Washington, DC. – The Consumer Federation of America (CFA) called on the Maryland House of Delegates and the Maryland Senate to defeat an effort by the insurance industry to pass legislation enshrining insurers’ use of credit scoring for determining auto insurance eligibility and setting premiums. The consumer group criticized the members of the Maryland House Economic Matters Committee who, today, gutted a reform bill that would have eliminated the credit score penalty imposed on many safe drivers in Maryland (H.B. 436—Delegate Wells) and replaced it with an industry-sponsored placebo that does nothing to address the disproportionate, unfair, and unnecessary impact that insurer use of credit scoring has on Maryland drivers.
“Maryland politicians who set the rules for auto insurance markets decided to cater to insurance lobbyists rather than stand up for consumers,” said Douglas Heller, CFA’s Director of Insurance. “State law requires drivers to purchase auto insurance, so state lawmakers have a responsibility to ensure a fair marketplace. Instead, they have preserved a status quo that leaves high premiums in place for those least able to afford coverage as well as many other Marylanders who get punished for blemishes on their credit score even when they have an unblemished driving record.”
CFA noted that the Committee’s dismantling of the credit score ban took the form of an amendment that replaced the prohibition with an industry strategy intended to ward off meaningful reform. The amendment is based on proposals that insurance industry lobbyists have promoted in other states contemplating reforms; it adds a very weak provision to Maryland law allowing consumers to ask their insurance companies to reevaluate their premiums based on credit score under certain circumstances. Under the industry-sponsored amendment, insurers will still be allowed to charge a driver with a perfect safety record but a less-than-excellent credit history more than a driver with an excellent credit score and a conviction for driving under the influence, a problem exposed by Consumer Reports.

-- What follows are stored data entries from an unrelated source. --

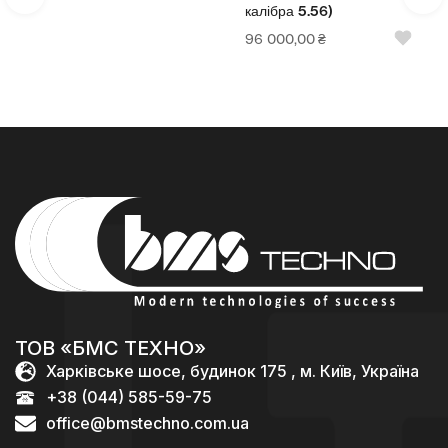
калібра 5.56)
96 000,00
₴
ТОВ «БМС ТЕХНО»
Харківське шосе, будинок 175 , м. Київ, Україна
+38 (044) 585-59-75
office@bmstechno.com.ua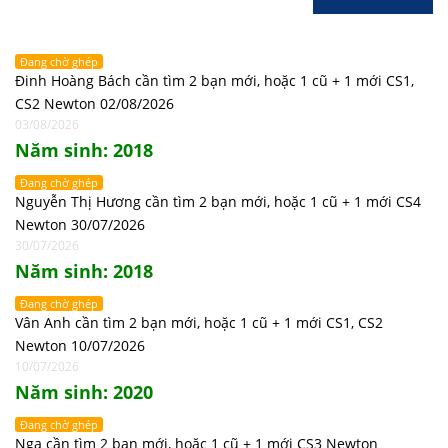
Đang chờ ghép
Đinh Hoàng Bách cần tìm 2 bạn mới, hoặc 1 cũ + 1 mới CS1,
CS2 Newton 02/08/2026
03/08/2026
Năm sinh: 2018
Đang chờ ghép
Nguyễn Thị Hương cần tìm 2 bạn mới, hoặc 1 cũ + 1 mới CS4
Newton 30/07/2026
30/07/2026
Năm sinh: 2018
Đang chờ ghép
Vân Anh cần tìm 2 bạn mới, hoặc 1 cũ + 1 mới CS1, CS2
Newton 10/07/2026
10/07/2026
Năm sinh: 2020
Đang chờ ghép
Nga cần tìm 2 bạn mới, hoặc 1 cũ + 1 mới CS3 Newton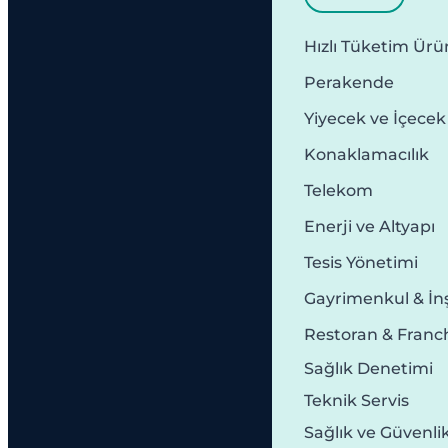
Hızlı Tüketim Ürün
Perakende
Yiyecek ve İçecek
Konaklamacılık
Telekom
Enerji ve Altyapı
Tesis Yönetimi
Gayrimenkul & İn
Restoran & Franc
Sağlık Denetimi
Teknik Servis
Sağlık ve Güvenli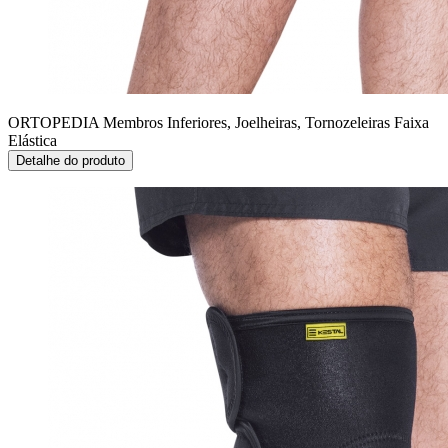
ORTOPEDIA Membros Inferiores, Joelheiras, Tornozeleiras
Faixa
Elástica
Detalhe do produto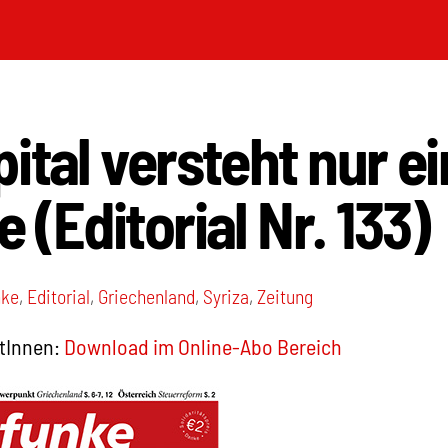
ital versteht nur e
 (Editorial Nr. 133)
nke
,
Editorial
,
Griechenland
,
Syriza
,
Zeitung
tInnen:
Download im Online-Abo Bereich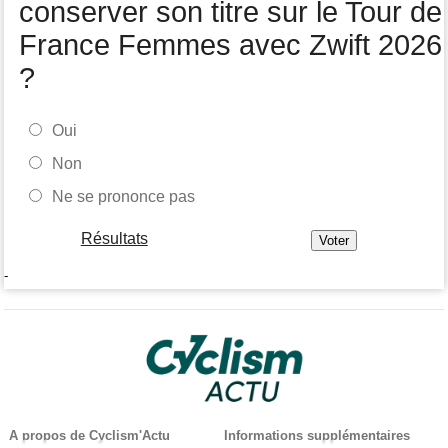
conserver son titre sur le Tour de
2027
France Femmes avec Zwift 2026
?
Oui
Non
Ne se prononce pas
Résultats
-
A propos de Cyclism'Actu
Informations supplémentaires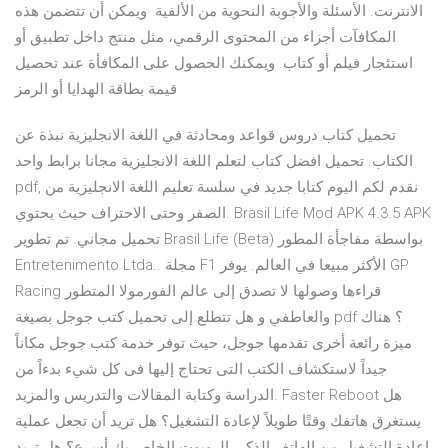
الانترنت. الأسئلة والأجوبة النحوية من الألفية ويمكن أن تتضمن هذه
المكافآت أجزاء من المحتوى الرقمي، مثل منتج داخل تطبيق أو
استئجار فيلم أو كتاب. ويمكنك الحصول على المكافأة عند تحصيل
قيمة بطاقة الهدايا أو الرمز
تحميل كتاب دروس قواعد ومحادثة في اللغة الانجليزية نبذة عن
الكتاب. تحميل افضل كتاب لتعلم اللغة الانجليزية مجانا برابط واحد
pdf, نقدم لكم اليوم كتابا جديد في سلسة تعليم اللغة الانجليزية من
الصفر وحتى الاحتراف حيث يحتوي. Brasil Life Mod APK 4.3.5 APK
تحميل مجاني. تم تطوير Brasil Life (Beta) بواسطة مفاجأة المطور
Entretenimento Ltda.. مجلة F1 الأكثر مبيعا في العالم. يوفر GP
Racing قراءها وصولها لا تصدق إلى عالم الفورمولا المتطور
والعاطفي و هل تتطلع إلى تحميل كتب جوجل بصيغة pdf ؟ هناك
ميزة رائعة أخرى تقدمها جوجل، حيث توفر خدمة كتب جوجل مكاناً
جيداً لاستكشاف الكتب التى تحتاج إليها فى كل شيء بدءاً من
الدراسة وكتابة المقالات والتدريس والمزيد. Faster Reboot هل
يستغرق هاتفك وقتًا طويلاً لإعادة التشغيل؟ هل تريد أن تجعل عملية
إعادة التشغيل من الهاتف الذكي الروبوت الخاص بك أسرع؟ هل تريد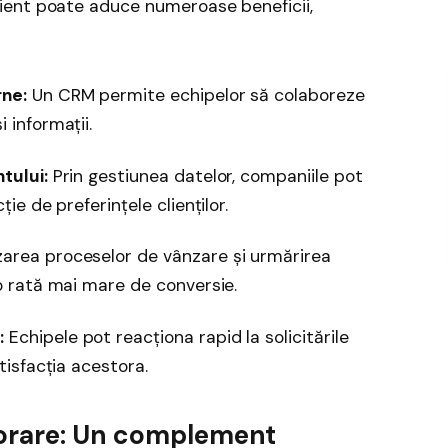
ient poate aduce numeroase beneficii,
rne:
Un CRM permite echipelor să colaboreze
 informații.
tului:
Prin gestiunea datelor, companiile pot
ție de preferințele clienților.
rea proceselor de vânzare și urmărirea
 o rată mai mare de conversie.
:
Echipele pot reacționa rapid la solicitările
atisfacția acestora.
borare: Un complement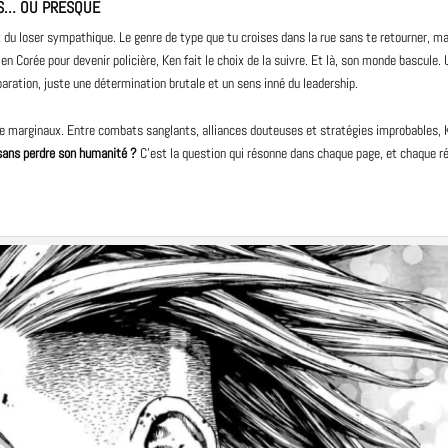
US… OU PRESQUE
t du loser sympathique. Le genre de type que tu croises dans la rue sans te retourner, mai
rt en Corée pour devenir policière, Ken fait le choix de la suivre. Et là, son monde bascul
aration, juste une détermination brutale et un sens inné du leadership.
e marginaux. Entre combats sanglants, alliances douteuses et stratégies improbables, K
 sans perdre son humanité ?
C’est la question qui résonne dans chaque
page
, et chaque r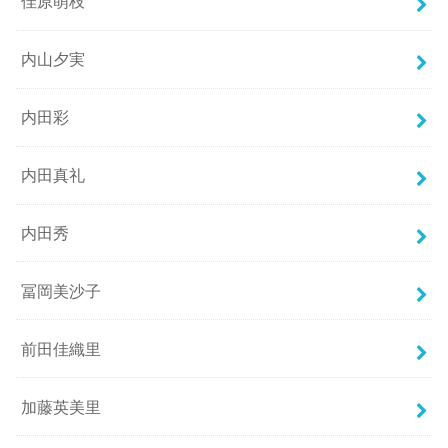
佳原萌枝
内山夕実
内田彩
内田真礼
内田秀
冨岡美沙子
前田佳織里
加藤英美里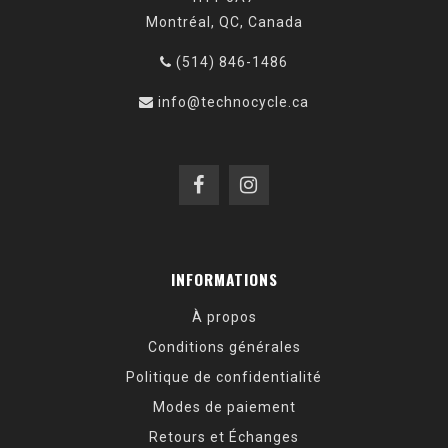
Montréal, QC, Canada
(514) 846-1486
info@technocycle.ca
INFORMATIONS
À propos
Conditions générales
Politique de confidentialité
Modes de paiement
Retours et Échanges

The original bill was supposed to address an aspect of pricing in Maryland’s auto insurance market that has been especially harmful to Black and Brown drivers, who have long-faced systemic biases that have resulted in lower average credit scores and, therefore, higher auto premiums. The credit impact, even for drivers with perfect driving records, amplifies other problems in the auto insurance market that makes coverage less available and more expensive for communities of color. An analysis by CFA and the Maryland Consumer Rights Coalition found that zip codes with a majority Black population already pay far higher premiums than zip codes with a majority white population, even before accounting for the disparate impact of the use of credit by insurers.
“Credit scores in auto insurance result in Maryland drivers paying hundreds or even thousands of dollars more for auto insurance, even when they have perfect driving records,” said Michael DeLong, CFA’s Research and Advocacy Associate. “Rather than challenge insurance companies to better serve Maryland’s communities of color and other financially vulnerable consumers, the Committee has decided to preserve a system that makes safe drivers subsidize drunk drivers who happen to have good credit.”